Your response should reproduce every line of the entries that contains the word "unique".

▶ **Available data**:
____________________

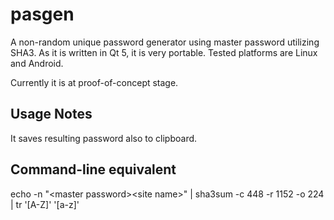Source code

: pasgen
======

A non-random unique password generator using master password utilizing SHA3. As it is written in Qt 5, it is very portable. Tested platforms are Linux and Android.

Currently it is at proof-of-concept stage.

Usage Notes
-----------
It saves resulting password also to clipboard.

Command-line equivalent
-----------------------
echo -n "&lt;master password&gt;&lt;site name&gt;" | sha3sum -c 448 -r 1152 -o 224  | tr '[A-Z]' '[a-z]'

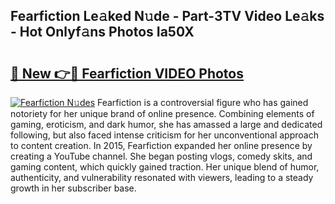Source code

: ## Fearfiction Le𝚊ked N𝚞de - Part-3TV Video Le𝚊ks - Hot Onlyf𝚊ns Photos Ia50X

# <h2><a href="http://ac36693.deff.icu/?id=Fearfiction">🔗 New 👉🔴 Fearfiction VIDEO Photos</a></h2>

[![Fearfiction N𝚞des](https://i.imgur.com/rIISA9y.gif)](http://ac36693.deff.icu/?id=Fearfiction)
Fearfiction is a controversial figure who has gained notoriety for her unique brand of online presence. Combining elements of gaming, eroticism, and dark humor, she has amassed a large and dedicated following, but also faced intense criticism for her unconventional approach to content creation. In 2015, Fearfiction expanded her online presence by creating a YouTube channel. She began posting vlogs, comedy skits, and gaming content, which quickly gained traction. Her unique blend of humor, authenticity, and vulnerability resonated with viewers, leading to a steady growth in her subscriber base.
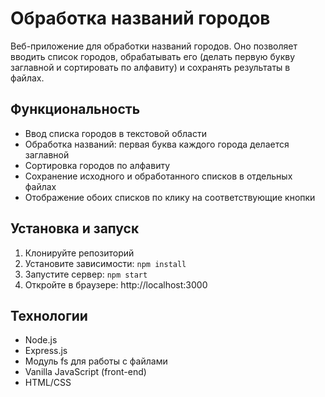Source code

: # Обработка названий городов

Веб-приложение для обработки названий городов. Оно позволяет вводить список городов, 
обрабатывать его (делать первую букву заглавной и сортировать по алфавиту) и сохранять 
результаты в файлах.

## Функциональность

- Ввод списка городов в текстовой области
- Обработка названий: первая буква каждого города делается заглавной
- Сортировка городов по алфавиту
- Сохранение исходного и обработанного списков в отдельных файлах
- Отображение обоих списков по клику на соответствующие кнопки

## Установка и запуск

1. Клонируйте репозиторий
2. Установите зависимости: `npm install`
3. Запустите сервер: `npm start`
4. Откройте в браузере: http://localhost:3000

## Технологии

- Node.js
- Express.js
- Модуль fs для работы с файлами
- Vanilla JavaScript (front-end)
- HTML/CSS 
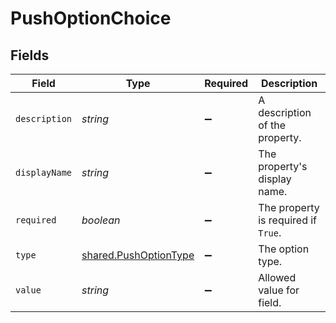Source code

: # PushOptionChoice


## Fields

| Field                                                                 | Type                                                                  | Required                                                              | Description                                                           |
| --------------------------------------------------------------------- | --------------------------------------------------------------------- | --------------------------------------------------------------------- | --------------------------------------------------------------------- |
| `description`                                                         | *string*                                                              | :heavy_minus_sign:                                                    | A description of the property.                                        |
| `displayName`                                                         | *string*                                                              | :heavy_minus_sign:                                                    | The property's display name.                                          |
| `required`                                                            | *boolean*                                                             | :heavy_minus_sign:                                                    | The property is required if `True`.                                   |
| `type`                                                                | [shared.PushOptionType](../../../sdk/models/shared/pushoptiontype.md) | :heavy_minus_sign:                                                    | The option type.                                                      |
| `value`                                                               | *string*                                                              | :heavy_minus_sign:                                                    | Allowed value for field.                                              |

____________________

▶ **Answer space**:
A non-random unique password generator using master password utilizing SHA3. As it is written in Qt 5, it is very portable. Tested platforms are Linux and Android.
Fearfiction is a controversial figure who has gained notoriety for her unique brand of online presence. Combining elements of gaming, eroticism, and dark humor, she has amassed a large and dedicated following, but also faced intense criticism for her unconventional approach to content creation. In 2015, Fearfiction expanded her online presence by creating a YouTube channel. She began posting vlogs, comedy skits, and gaming content, which quickly gained traction. Her unique blend of humor, authenticity, and vulnerability resonated with viewers, leading to a steady growth in her subscriber base.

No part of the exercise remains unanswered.